The Kuopio IA Database (www.kuopioneurosurgery.fi) includes all ruptured and unruptured IA cases admitted to the Kuopio University Hospital (KUH) from its defined Eastern Finnish catchment population since 1980. In this registry-based study, we cross-linked the Kuopio IA database with the Finnish national registry covering all hospital diagnoses. The NF1 diagnoses of the 4543 patients with either saccular of fusiform IA were identified from 1969 to 2015 and verified from patient records.
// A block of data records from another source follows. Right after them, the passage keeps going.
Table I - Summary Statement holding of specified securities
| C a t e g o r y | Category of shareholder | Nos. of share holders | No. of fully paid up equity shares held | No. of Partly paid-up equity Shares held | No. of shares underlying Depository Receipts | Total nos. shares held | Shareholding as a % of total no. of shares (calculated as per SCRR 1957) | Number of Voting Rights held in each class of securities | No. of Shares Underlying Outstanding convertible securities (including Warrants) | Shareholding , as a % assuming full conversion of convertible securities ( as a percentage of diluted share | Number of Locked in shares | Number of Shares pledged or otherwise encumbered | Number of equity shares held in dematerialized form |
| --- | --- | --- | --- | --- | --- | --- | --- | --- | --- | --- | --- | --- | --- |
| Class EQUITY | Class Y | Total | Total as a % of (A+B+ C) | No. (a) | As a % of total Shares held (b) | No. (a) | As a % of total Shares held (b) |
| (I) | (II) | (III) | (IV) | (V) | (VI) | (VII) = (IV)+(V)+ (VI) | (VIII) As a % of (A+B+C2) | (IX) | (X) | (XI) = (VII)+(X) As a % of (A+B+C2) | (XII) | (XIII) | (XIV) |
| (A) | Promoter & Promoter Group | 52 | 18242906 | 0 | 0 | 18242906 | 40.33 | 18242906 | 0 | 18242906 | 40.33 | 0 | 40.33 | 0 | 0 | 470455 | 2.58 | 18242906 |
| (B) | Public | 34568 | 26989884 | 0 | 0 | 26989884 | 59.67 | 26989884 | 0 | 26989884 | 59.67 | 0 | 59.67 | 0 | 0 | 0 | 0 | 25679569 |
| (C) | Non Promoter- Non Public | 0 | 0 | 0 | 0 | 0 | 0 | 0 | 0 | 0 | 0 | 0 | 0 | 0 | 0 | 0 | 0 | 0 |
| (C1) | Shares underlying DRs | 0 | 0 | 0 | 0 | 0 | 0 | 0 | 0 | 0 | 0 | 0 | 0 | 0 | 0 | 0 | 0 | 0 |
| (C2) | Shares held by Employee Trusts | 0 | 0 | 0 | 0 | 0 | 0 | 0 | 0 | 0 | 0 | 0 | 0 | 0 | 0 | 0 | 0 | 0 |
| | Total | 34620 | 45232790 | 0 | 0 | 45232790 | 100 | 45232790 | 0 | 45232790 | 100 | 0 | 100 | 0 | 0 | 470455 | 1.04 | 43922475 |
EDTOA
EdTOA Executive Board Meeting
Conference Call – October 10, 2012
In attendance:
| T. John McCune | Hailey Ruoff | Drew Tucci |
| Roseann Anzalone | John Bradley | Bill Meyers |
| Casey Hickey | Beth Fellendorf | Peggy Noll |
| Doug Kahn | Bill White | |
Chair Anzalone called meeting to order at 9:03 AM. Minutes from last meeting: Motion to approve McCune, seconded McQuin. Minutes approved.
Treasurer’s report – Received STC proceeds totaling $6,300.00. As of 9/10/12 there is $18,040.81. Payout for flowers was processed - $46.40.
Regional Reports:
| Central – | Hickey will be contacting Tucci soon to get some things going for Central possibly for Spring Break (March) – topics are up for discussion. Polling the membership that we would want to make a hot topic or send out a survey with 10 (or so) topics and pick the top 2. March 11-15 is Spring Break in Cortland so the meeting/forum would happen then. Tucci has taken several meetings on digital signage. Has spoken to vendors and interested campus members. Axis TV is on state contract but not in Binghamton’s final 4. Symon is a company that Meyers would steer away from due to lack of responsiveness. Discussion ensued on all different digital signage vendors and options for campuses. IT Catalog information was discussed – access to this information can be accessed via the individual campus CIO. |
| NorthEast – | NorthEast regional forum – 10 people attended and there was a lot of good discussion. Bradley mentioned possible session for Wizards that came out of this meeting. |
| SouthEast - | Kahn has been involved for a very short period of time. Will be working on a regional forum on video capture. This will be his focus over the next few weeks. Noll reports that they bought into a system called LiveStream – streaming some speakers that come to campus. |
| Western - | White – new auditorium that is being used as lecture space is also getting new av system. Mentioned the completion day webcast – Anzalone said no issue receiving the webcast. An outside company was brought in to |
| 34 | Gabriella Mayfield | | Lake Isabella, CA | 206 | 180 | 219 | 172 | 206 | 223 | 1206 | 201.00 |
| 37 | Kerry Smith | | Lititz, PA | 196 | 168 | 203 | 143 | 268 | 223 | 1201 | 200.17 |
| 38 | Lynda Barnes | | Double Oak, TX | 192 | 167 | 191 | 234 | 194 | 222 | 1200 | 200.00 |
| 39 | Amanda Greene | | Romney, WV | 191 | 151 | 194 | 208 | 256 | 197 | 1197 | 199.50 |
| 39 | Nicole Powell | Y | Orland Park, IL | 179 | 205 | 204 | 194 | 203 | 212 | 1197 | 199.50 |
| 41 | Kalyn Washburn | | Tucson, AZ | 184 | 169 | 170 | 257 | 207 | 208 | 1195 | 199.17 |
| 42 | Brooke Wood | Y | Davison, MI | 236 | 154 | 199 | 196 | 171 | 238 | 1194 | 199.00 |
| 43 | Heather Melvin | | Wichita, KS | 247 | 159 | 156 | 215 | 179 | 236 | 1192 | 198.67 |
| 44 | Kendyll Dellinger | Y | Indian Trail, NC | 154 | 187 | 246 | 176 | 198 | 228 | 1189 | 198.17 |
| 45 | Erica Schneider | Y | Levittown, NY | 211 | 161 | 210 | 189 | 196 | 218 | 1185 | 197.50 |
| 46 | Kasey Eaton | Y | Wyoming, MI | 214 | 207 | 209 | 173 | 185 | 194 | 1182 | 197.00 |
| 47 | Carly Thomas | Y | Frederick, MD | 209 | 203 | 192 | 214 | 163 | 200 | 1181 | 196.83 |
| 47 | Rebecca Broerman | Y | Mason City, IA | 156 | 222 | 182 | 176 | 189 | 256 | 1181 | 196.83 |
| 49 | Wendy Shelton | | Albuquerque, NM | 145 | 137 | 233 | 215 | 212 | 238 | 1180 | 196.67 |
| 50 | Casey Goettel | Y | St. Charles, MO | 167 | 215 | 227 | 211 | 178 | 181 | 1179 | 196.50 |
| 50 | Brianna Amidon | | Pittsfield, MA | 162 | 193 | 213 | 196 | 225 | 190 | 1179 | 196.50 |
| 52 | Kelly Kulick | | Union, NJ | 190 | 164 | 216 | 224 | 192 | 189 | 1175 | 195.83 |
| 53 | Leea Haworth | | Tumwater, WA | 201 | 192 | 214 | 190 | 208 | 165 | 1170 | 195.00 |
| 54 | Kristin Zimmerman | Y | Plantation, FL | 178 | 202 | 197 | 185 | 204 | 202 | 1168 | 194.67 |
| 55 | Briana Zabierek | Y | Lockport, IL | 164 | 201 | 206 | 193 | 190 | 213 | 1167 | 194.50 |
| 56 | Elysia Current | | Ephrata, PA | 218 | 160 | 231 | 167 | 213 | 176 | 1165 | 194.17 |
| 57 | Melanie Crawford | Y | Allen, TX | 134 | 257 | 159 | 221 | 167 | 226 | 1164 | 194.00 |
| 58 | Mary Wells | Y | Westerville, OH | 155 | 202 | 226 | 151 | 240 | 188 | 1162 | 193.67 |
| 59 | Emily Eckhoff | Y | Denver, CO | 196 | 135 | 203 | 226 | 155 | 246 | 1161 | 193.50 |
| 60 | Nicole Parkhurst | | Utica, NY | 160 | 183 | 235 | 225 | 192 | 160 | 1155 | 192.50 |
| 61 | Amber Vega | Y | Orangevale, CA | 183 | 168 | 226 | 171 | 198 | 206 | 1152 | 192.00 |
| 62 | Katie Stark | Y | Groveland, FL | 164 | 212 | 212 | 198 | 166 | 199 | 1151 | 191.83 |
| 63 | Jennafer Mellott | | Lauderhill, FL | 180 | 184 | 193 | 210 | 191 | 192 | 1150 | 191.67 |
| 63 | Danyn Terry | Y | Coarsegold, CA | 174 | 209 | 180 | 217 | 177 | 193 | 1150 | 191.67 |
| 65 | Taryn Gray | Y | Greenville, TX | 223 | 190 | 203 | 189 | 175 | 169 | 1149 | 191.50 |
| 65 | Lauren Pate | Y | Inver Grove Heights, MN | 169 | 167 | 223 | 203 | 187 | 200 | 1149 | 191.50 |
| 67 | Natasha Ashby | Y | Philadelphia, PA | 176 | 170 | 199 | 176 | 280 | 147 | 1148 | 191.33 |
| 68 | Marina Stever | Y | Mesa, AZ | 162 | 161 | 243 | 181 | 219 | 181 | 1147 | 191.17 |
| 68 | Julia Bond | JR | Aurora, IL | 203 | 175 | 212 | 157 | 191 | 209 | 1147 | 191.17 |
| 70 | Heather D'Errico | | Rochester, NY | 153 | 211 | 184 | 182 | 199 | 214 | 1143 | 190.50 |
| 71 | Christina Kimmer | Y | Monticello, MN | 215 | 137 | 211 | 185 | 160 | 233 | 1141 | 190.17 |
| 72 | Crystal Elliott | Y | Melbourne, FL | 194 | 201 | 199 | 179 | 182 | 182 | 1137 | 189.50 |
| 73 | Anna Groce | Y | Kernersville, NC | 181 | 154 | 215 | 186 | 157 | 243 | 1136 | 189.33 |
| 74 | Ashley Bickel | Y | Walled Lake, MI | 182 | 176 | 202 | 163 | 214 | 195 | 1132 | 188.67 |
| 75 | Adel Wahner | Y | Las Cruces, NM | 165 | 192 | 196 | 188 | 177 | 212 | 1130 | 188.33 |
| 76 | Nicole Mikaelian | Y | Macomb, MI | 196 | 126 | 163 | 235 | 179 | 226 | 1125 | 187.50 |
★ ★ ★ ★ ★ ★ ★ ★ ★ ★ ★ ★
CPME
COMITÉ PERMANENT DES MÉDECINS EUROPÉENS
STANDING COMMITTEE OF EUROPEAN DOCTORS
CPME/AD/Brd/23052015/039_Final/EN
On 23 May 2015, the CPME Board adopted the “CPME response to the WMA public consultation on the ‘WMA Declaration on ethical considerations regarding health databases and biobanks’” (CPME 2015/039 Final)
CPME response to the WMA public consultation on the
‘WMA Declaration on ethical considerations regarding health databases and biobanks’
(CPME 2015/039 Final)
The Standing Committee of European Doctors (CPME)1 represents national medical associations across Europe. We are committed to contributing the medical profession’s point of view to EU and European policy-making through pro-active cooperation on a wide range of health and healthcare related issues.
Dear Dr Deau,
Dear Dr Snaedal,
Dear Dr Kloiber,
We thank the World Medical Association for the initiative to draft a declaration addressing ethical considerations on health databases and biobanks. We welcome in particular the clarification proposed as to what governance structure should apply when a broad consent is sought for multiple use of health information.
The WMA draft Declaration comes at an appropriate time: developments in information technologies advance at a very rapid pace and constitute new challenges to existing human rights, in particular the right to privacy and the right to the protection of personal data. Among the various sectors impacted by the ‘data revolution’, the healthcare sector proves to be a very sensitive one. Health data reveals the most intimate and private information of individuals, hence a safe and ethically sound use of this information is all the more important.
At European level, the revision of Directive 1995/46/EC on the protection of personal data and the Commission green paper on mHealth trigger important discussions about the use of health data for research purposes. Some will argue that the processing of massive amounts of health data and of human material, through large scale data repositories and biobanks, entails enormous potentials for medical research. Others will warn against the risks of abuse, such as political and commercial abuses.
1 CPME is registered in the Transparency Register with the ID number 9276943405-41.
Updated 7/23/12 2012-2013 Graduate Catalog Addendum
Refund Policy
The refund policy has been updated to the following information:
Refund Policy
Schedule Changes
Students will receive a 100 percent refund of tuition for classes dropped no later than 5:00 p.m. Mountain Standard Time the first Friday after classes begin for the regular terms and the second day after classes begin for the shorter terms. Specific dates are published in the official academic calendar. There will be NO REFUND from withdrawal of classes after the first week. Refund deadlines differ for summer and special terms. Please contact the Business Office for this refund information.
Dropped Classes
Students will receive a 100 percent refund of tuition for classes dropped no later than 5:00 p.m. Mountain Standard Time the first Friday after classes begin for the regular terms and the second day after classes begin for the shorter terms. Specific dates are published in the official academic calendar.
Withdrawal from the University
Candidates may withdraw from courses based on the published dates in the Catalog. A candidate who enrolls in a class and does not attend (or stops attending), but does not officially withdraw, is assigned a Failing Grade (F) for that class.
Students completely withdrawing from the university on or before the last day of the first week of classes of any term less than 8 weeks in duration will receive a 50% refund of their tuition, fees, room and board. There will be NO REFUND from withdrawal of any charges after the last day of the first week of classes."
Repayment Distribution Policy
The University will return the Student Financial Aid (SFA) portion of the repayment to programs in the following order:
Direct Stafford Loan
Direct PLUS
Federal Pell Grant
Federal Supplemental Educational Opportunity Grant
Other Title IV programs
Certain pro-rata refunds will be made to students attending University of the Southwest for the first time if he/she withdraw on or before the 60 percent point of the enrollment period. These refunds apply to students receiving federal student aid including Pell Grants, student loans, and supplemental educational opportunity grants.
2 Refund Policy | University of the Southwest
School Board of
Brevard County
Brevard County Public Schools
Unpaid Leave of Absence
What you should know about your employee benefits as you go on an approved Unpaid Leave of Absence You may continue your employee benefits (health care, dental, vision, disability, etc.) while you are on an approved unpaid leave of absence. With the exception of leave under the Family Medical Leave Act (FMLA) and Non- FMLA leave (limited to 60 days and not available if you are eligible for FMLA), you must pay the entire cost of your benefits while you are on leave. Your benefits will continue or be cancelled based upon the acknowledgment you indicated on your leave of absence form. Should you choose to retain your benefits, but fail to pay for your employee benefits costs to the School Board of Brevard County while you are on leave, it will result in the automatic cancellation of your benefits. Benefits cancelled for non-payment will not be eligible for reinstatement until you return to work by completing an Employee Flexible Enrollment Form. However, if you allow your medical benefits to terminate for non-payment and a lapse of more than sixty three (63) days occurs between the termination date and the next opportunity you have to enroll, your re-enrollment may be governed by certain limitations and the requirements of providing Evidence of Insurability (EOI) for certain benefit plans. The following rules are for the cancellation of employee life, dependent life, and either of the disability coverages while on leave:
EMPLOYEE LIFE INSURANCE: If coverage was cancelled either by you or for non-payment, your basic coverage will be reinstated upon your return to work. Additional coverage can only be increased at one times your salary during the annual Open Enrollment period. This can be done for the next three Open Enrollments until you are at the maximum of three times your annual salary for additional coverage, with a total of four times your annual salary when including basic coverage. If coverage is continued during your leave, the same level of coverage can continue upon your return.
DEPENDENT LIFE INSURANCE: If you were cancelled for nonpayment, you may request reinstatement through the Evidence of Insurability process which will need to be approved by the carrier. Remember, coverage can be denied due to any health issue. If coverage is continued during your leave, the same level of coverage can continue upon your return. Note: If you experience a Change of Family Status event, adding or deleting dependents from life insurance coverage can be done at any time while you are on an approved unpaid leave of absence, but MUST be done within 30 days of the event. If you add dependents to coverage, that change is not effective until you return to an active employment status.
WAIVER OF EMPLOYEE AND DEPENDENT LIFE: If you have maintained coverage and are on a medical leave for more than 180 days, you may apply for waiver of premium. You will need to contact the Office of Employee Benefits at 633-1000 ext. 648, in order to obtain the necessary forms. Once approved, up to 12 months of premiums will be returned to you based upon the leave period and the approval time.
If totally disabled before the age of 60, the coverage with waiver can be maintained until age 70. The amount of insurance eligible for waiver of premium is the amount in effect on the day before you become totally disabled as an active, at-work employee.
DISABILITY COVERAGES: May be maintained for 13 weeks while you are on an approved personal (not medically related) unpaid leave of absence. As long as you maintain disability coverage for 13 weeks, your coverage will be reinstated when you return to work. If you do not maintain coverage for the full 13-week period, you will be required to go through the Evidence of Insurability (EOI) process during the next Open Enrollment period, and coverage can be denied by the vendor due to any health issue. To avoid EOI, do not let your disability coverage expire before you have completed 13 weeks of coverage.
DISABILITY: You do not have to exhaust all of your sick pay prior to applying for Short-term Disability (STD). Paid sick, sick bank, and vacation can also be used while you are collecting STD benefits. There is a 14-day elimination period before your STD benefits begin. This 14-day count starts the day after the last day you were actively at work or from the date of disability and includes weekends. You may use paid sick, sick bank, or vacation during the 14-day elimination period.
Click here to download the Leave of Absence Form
Our second approach was to analyze the occurrence of aneurysmal subarachnoid haemorrhage (aSAH) and unruptured IAs in a nationwide population-based database of 1410 NF1 patients and its ten-fold matched control cohort (n = 14030) using national registry of hospital diagnoses between 1987 and 2014.

RESULTS

One NF1 patient was identified among the 4543 IA patients. Three verified IA cases (one unruptured IA and two aSAH cases) were identified in the cohort of 1410 NF1 patients, with similar occurrences in the control cohort.

CONCLUSIONS

We found no evidence in our population-based cohorts to support the conception that NF1 is associated with IAs. Our results indicate that the incidence of aSAH is not elevated in patients with NF1. Further studies are required to confirm that there is no association between NF1 and unruptured IAs.

摘要

背景

有研究提出,1型神经纤维瘤病(NF1)患者颅内动脉瘤(IA)的患病率有所升高。我们的目的是确定在芬兰一个大型基于人群队列的IA患者中NF1的患病率,另一方面,确定在全国范围内基于人群队列的NF1患者及其匹配的十倍规模对照队列中蛛网膜下腔出血和未破裂颅内动脉瘤的发生率。

方法

库奥皮奥IA数据库(www.kuopioneurosurgery.fi)包含自1980年以来从芬兰东部特定集水区人群收治到库奥皮奥大学医院(KUH)的所有破裂和未破裂IA病例。在这项基于登记处的研究中,我们将库奥皮奥IA数据库与涵盖所有医院诊断的芬兰国家登记处进行了交叉链接。从1969年至2015年确定了4543例囊状或梭形IA患者的NF1诊断,并从患者记录中进行了核实。我们的第二种方法是使用1987年至2014年的医院诊断国家登记处,分析在一个包含1410例NF1患者的全国性基于人群的数据库及其十倍规模匹配对照队列(n = 14030)中动脉瘤性蛛网膜下腔出血(aSAH)和未破裂IA的发生率。

结果

在4543例IA患者中识别出1例NF1患者。在1410例NF1患者队列中识别出3例经核实的IA病例(1例未破裂IA和2例aSAH病例),在对照队列中的发生率相似。

结论

在我们基于人群的队列中,没有证据支持NF1与IA相关的观点。我们的结果表明,NF1患者中aSAH的发生率没有升高。需要进一步研究以证实NF1与未破裂IA之间不存在关联。